Tingling with excitement, eyes eagerly darting around drinking in the familiar sights, we made our way through the airconditioned architectural beauty that is Singapore airport. If some of the world's best duty free shopping not enough for you, then why not take a stroll around its landscaped roof gardens, or perhaps a dip in the pool? The airport leaves the traveller with sky-high expectations for this tiny city, expectations which will not be disappointed. I spent a few years living here as a ten-year-old child, and returned for a holiday when I was 18, so I knew what to expect.
However, having a consolidated impression of the terra firma you've just alighted on doesn't innoculate you against culture shock, and having spent three weeks backpacking around some of the poorest countries in the world, arriving in Singapore felt like skipping forward in time by five centuries. One of the biggest (if not the singlemost) change to acclimatise to is the shift in the financial balance of power. No longer were we walking dollar bills, to be coaxed and coerced by anyone who could speak a word of English into relinquishing the pocket-change that could buy a days worth of food. Rather than fending off people eager to lighten our wallets, it was positively difficult to find a way to get rid of our hard-earned: taxi queues were endless and it took us an age to find a hostel that wasn't fully booked. Having successfully won the battle of securing a service, the prices demanded are enough to make you weep after nearly a month of living like a king for a few dollars. Even a bunk in a shared hostel room was threatening to set us back by £60. I kid you not. We just about managed to scrape a basic hotel room for the same price, but it was hard work!
Unsurprisingly, western prices will buy you western standards, and in the east this seems to extend even further. Singapore is famous for being a militantly clean urban utopia, where simply spitting your gum onto the pavement can land you with a $100 dollar fine. Sparkling streets come at a price, and government intervention into the private lives of residents is only beginning to loosen what has historically been an iron grip, but the reward for this is a city of well groomed, respectable citizens from around the globe.
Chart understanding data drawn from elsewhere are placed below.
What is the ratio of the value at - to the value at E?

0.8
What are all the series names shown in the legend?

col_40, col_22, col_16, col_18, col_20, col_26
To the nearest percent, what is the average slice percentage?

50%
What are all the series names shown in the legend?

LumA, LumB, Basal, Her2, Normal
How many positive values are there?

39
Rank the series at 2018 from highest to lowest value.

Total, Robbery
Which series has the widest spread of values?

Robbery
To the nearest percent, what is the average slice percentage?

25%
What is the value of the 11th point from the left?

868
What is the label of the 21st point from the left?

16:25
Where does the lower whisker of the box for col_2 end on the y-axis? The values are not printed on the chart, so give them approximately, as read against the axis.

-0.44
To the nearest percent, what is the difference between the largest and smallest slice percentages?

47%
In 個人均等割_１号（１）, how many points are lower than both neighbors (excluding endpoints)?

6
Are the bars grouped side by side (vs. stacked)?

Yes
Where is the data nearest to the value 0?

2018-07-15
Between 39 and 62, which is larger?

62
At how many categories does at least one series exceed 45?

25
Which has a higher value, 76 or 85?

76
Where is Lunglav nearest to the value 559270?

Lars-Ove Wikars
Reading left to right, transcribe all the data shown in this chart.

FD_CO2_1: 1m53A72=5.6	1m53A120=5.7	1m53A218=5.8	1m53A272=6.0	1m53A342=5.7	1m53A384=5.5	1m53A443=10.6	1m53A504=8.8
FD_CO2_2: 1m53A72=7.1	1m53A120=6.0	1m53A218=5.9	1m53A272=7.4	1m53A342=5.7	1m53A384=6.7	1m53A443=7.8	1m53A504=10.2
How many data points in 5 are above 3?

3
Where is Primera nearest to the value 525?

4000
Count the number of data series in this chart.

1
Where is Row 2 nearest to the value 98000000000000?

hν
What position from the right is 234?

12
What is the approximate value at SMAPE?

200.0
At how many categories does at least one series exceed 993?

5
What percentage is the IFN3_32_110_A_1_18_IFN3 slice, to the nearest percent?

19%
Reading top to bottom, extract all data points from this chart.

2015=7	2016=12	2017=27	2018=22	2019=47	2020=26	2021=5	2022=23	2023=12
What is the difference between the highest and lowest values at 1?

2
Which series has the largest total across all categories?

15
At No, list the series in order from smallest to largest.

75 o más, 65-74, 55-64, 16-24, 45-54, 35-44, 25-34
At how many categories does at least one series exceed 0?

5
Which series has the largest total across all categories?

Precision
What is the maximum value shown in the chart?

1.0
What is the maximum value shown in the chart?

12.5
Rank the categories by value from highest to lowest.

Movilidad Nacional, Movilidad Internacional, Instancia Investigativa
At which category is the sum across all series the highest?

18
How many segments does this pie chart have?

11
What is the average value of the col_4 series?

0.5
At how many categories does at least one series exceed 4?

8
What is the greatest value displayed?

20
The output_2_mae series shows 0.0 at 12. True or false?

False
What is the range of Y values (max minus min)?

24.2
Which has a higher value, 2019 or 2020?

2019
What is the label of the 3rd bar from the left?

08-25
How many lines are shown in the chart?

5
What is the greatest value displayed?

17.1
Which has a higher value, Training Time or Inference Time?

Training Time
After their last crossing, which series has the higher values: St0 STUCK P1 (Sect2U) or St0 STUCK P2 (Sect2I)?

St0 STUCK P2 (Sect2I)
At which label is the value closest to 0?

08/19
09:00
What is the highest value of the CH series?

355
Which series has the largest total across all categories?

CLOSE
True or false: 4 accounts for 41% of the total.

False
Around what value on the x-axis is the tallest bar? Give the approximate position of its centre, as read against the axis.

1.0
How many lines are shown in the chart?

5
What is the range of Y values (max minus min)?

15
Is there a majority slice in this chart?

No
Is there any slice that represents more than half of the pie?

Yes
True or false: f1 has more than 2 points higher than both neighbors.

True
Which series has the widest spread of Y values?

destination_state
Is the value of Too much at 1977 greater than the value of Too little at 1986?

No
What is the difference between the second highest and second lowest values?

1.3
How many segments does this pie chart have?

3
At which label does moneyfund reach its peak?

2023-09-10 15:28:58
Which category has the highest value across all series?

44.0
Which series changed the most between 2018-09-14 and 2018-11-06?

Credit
Although the population is predominantly Chinese, with a liberal spattering of Malays and other Asian races, expats are common. This generates an atmosphere of tolerance where no one raises and eyebrow or turns a head at the colour of your skin - a welcome relief after being a minor spectacle in some of the more remote regions we'd been to.
So, three days here, plan of attack: find taxi ('why aren't there scores of people waiting for us?!'); find accommodation ('HOW much?!'); find food. Not a problem in Singapore - one of my first observations was that the people here are all a little, well, podgy in comparison to most east Asians, and the reason is that the cuisine is simply sublime. For a taste of authentic nosh, you can't do better than to head to a hawker centre. Imagine a giant food court and you'll be along the right lines. Nestled near to our China Town hotel is one such place that I have clear memories of from my childhood: a place called La PaSa. With ironwork dating from Victorian times, this is the oldest hawker centre in Singapore, and the 'make your own' noodles I had were delicious - and thankfully not in line with the rest of the country's prices!
Our afternoon was spent taking in the sights of China town, including a very impressive Hindu mosque, a Buddhist temple encasing hundreds of (creepy) chanting monks and supporting a three meter high prayer wheel, as well as a market selling your usual tourist tat. In the evening we decided to see the wilder side of Singapore, and headed up to the night Safari on the north of the island (accessed by a $30 taxi ride each way... it still hurts now!!). This place is a well-oiled attraction, and after heading through the gates you're greeted by tribal fire dancers, shortly followed by an auditorium show of various trained creatures of the night. (Of a somewhat different nature to the creatures of the night prowling the streets of Thailand!) My favourite was the jumping ocelot. I wanted to bring one back as a pet, but decided that it would fight with my fluffy little Jack Russell. And win. And I had no desire to clean up all that fluff, so the fortunate ocelot stayed in Singapore.